Меня всегда очень интересовало, как что работает, и я часто разбирал всякие механизмы, чтобы посмотреть, как они устроены, но собрать их снова уже не мог. Практические способности у меня всегда отставали от теоретических. Отец поощрял мой интерес к науке и даже натаскивал меня по математике, пока я не превзошел его. Вот с таким багажом, да еще учитывая работу отца, мне казалось естественным заняться научными исследованиями. В детстве я не видел разницы между науками, но в тринадцать-четырнадцать лет понял, что хочу заниматься физикой, поскольку из всех наук это самая фундаментальная. И это несмотря на то, что в школе физика была самым скучным предметом, поскольку все в ней казалось легким и очевидным. Химия представлялась куда веселее, так как предполагала всякие происшествия, вроде взрывов. Но физика и астрономия давали надежду понять, откуда мы взялись и почему мы здесь. Мне хотелось погрузиться в отдаленные глубины Вселенной. Возможно, до какой-то степени мне это удалось, но еще так много всего хочется узнать.
2. Оксфорд и Кембридж
Мой отец очень хотел, чтобы я поступил в Оксфорд или Кембридж. Сам он учился в Юниверсити-колледже в Оксфорде и потому думал, что мне тоже стоит пойти туда, так как у меня больше шансов поступить. В то время в совете Юниверсити-колледжа не было ни одного математика, и это явилось второй причиной, по которой, как он полагал, я должен был заняться химией и попытаться получить естественно-научное образование, а не математическое.
Остальные члены семьи уехали на год в Индию, но мне пришлось остаться, чтобы закончить школу и поступить в университет. Директор школы считал меня слишком молодым для Оксфорда, но в марте 1959 года я поехал туда держать экзамен вместе с двумя ребятами, закончившими школу на год раньше. Я был убежден, что подготовлен плохо, и меня угнетало, что во время практического экзамена университетские преподаватели подходили говорить с другими, а не со мной. Однако через несколько дней после возвращения из Оксфорда я получил телеграмму с сообщением, что поступил.
Мне было семнадцать, а большинство других студентов на курсе уже прошли службу в армии и были много старше. Весь первый курс и часть второго я чувствовал себя довольно одиноко и только на третьем ощутил себя действительно счастливым.

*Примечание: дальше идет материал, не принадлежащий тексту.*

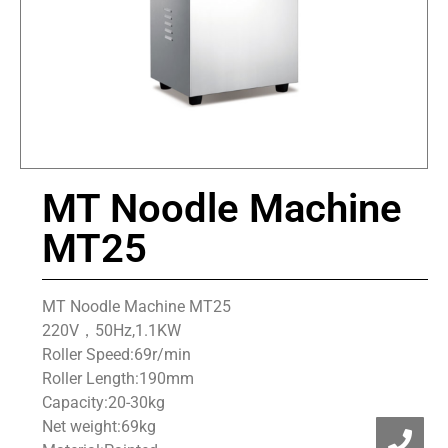
MT Noodle Machine
MT25
MT Noodle Machine MT25
220V，50Hz,1.1KW
Roller Speed:69r/min
Roller Length:190mm
Capacity:20-30kg
Net weight:69kg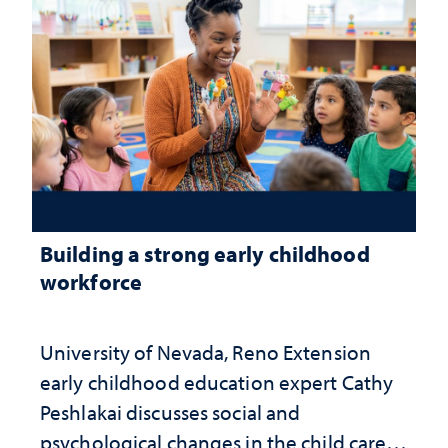
Building a strong early childhood
workforce
University of Nevada, Reno Extension
early childhood education expert Cathy
Peshlakai discusses social and
psychological changes in the child care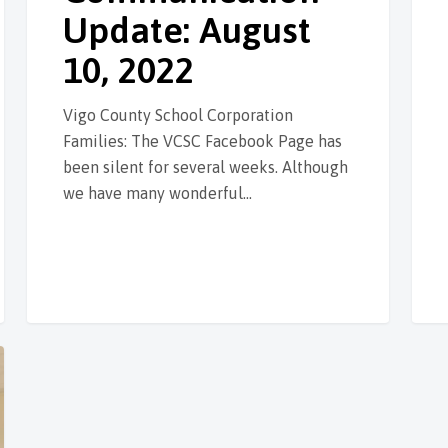
Update: August
10, 2022
Vigo County School Corporation
Families: The VCSC Facebook Page has
been silent for several weeks. Although
we have many wonderful…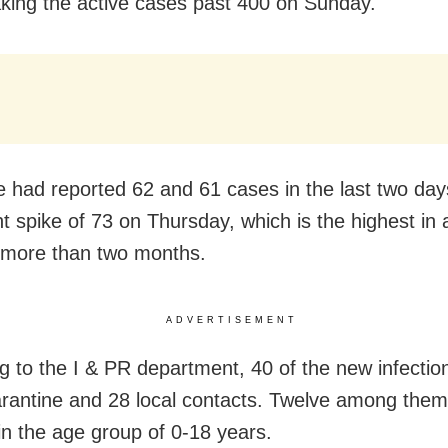
aking the active cases past 400 on Sunday.
e had reported 62 and 61 cases in the last two day
nt spike of 73 on Thursday, which is the highest in 
 more than two months.
ADVERTISEMENT
g to the I & PR department, 40 of the new infectio
rantine and 28 local contacts. Twelve among them
 in the age group of 0-18 years.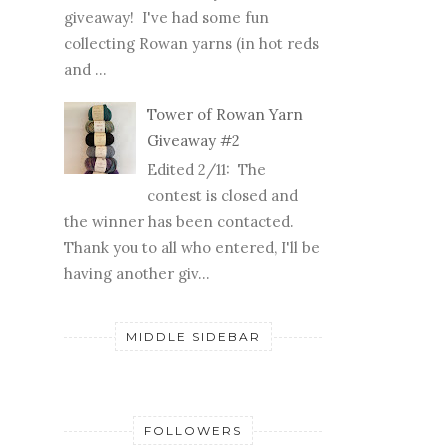
giveaway! I've had some fun
collecting Rowan yarns (in hot reds
and ...
Tower of Rowan Yarn
Giveaway #2
Edited 2/11: The
contest is closed and
the winner has been contacted.
Thank you to all who entered, I'll be
having another giv...
MIDDLE SIDEBAR
FOLLOWERS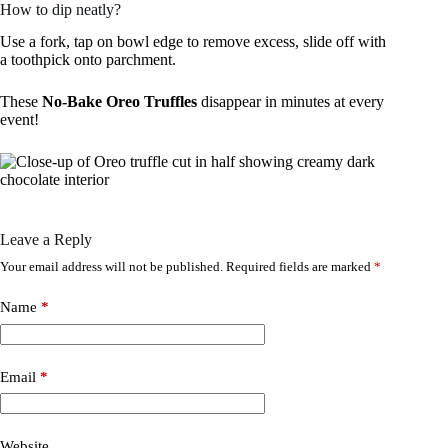
How to dip neatly?
Use a fork, tap on bowl edge to remove excess, slide off with
a toothpick onto parchment.
These
No-Bake Oreo Truffles
disappear in minutes at every
event!
Leave a Reply
Your email address will not be published.
Required fields are marked
*
Name
*
Email
*
Website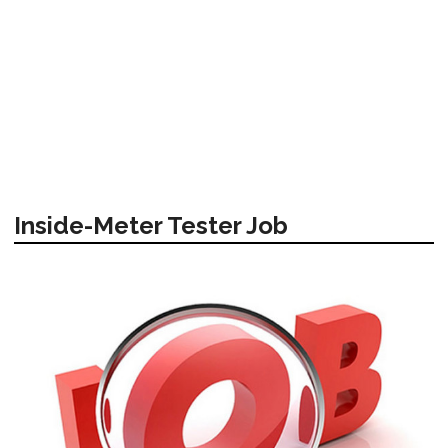
Inside-Meter Tester Job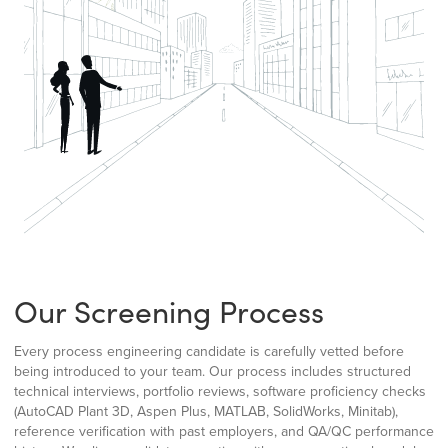
Our Screening Process
Every process engineering candidate is carefully vetted before
being introduced to your team. Our process includes structured
technical interviews, portfolio reviews, software proficiency checks
(AutoCAD Plant 3D, Aspen Plus, MATLAB, SolidWorks, Minitab),
reference verification with past employers, and QA/QC performance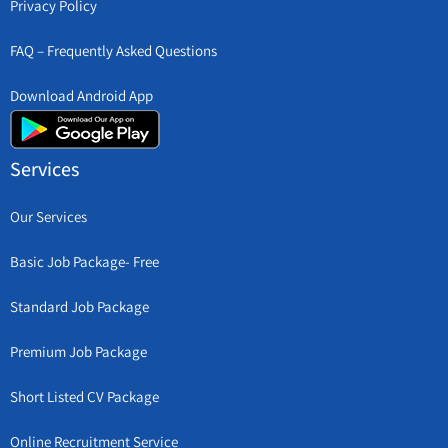
Privacy Policy
FAQ – Frequently Asked Questions
Download Android App
Services
Our Services
Basic Job Package- Free
Standard Job Package
Premium Job Package
Short Listed CV Package
Online Recruitment Service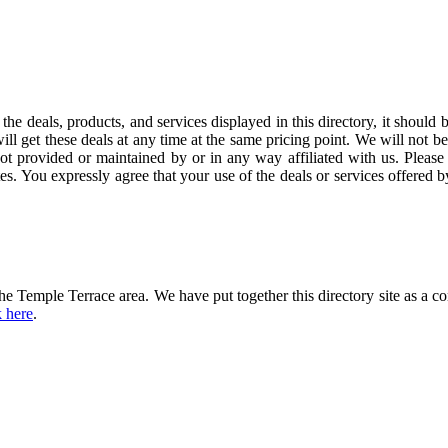
the deals, products, and services displayed in this directory, it should 
ill get these deals at any time at the same pricing point. We will not b
not provided or maintained by or in any way affiliated with us. Please 
es. You expressly agree that your use of the deals or services offered 
he Temple Terrace area. We have put together this directory site as a c
k here
.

В то время в Оксфорде преобладало враждебное отношение к труду. Предполагалось, что или твои способности позволяют не прикладывать никаких усилий, или же ты признаешь свою ограниченность и получаешь «неуды». Усердно же работать, чтобы получить более высокую оценку, считалось признаком серости — страшнейший эпитет в оксфордском лексиконе.
В то время курс физики в Оксфорде был построен так, что избежать работы не представляло большой сложности. Я сдал один экзамен до приезда туда, а потом за три года пришлось сдать лишь выпускной экзамен. Однажды я подсчитал, что за три года пребывания в Оксфорде выполнил работ примерно на тысячу часов — в среднем час в день. Я не горжусь тем, что мало работал, а просто описываю свои воззрения того времени, и такие же взгляды были у большинства моих товарищей; они чувствовали только скуку и считали, что нет такой цели, для достижения которой стоит прилагать усилия. Одним из результатов моей болезни является полная перемена воззрений: зная, что можешь рано умереть, понимаешь — жизнь стоит того, чтобы ее прожить, и есть множество вещей, которые надо сделать.